In-course assessment: 5% Problem-based learning activity assessed by group presentation.

AN INTRODUCTION TO EVOLUTIONARY MICROBIOLOGY

Microbes show a remarkable ability to rapidly adapt to harsh and changing environments. Such rapid evolution can have direct consequences for our health and wellbeing. Antimicrobial resistance, vaccine escape and the switch from acute to chronic infection are all driven by the evolution and spread of adapted strains.
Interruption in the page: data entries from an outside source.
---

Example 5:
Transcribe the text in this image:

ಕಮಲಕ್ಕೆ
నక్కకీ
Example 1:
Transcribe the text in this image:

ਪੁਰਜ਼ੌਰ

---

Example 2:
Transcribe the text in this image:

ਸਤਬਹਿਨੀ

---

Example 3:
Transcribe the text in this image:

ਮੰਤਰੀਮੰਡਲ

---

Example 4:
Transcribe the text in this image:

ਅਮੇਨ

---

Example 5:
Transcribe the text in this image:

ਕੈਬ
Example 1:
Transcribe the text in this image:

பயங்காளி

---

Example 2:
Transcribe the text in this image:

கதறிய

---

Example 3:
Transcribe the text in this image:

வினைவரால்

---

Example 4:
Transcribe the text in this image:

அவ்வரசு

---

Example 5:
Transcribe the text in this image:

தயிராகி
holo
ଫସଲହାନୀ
This course introduces the principles of microbial evolution through discussion of cutting-edge literature and real-time experimental evolution studies. These “living fossil records” allow us to trace evolutionary dynamics, identify novel genomic changes, and quantify the fitness advantages that underpin microbial adaptation. We will examine the factors that influence the rate and likelihood of evolutionary change, and explore strategies for leveraging—or redirecting—evolution to reduce the impact of pathogens on their hosts. A central case study will be Lenski’s long-term E. coli experiment, which has tracked over 50,000 bacterial generations and provided unprecedented insight into evolutionary processes. Expect fitness conflicts, trade-offs, bacterial warfare and invasions.
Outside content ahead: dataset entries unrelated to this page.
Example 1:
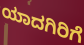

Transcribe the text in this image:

ಯಾದಗಿರಿಗೆ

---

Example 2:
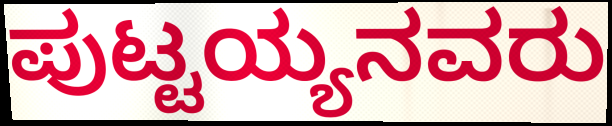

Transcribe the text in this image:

ಪುಟ್ಟಯ್ಯನವರು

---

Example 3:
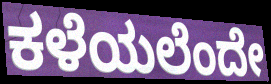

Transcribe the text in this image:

ಕಳೆಯಲೆಂದೇ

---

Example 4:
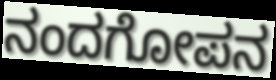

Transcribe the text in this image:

ನಂದಗೋಪನ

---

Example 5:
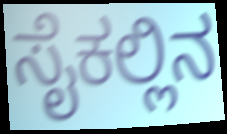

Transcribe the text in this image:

ಸೈಕಲ್ಲಿನ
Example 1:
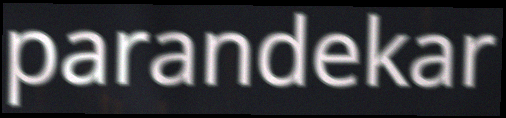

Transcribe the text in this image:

parandekar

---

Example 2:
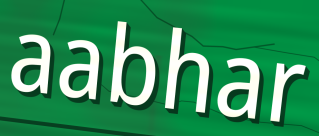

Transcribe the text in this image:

aabhar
  • Lecture 1: Introduction to Evolutionary Biology
  • Lecture 2: Experimental Evolution 1
  • Lecture 3: Experimental Evolution 2: Criticisms and Caveats
  • Lecture 4: Evolution of Microbial Cooperation
  • Lecture 5: Mobile Genetic Elements in Evolution
  • Lecture 6: Guest speaker, Dr Kaitlin Schall, University of Liverpool (double period)
  • Lecture 7: Clinical Evolutionary Microbiology
  • Lecture 8: Group Presentations (double period)
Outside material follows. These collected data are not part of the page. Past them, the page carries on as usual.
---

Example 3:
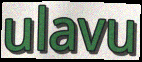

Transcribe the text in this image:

ulavu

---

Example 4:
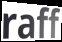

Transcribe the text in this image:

raff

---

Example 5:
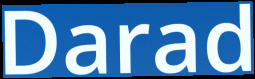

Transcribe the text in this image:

Darad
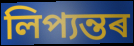
লিপ্যন্তৰ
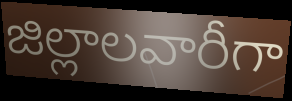
జిల్లాలవారీగా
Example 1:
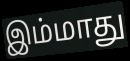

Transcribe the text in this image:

இம்மாது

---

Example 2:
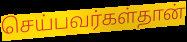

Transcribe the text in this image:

செய்பவர்கள்தான்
In course assessment: 5% Oral presentations

ENTERIC DISEASE GENOMICS AND EPIDEMIOLOGY  

Bacterial pathogens cause a range of enteric and diarrhoeal disease across the globe, with particularly high mortality and morbidity in low-middle income countries and amongst the immunocompromised and children under the age of five. The advent of relatively inexpensive whole-genome sequencing (WGS) has expanded our understanding of how these pathogens evolve, cause disease, and transmit worldwide. This advanced course will examine the population biology and genome dynamics of several bacterial aetiological agents of enteric and diarrhoeal disease. Using case studies, we will build on basic biological and molecular pathogenesis concepts introduced earlier in the moderatorship, and explore how these relate directly to modern disease control strategies. We will focus on real-world examples of how WGS has informed, evolved, and accelerated public health microbiology and surveillance. The course is dynamic and highly applied, and will involve active discussion of real genomic, epidemiological, and phylogenetic data, applying theoretical concepts to real-life disease outbreak scenarios, and understanding how population-level surveillance genomics can complement and reinforce bacteriology, functional molecular biology, and genomic data. Guidance will be provided to support students’ independent learning through selected articles, discussion, and the structured in-course assessment design.  

In-course assessment (5%): Students will be provided with data describing a fictional disease outbreak, and through guided independent learning time, will produce a two-page summary of the scenario. Assessment will consist of the two-page document submitted, and a 5-10 minute verbal discussion of the document with the lecturer, held after the final session (dates TBC).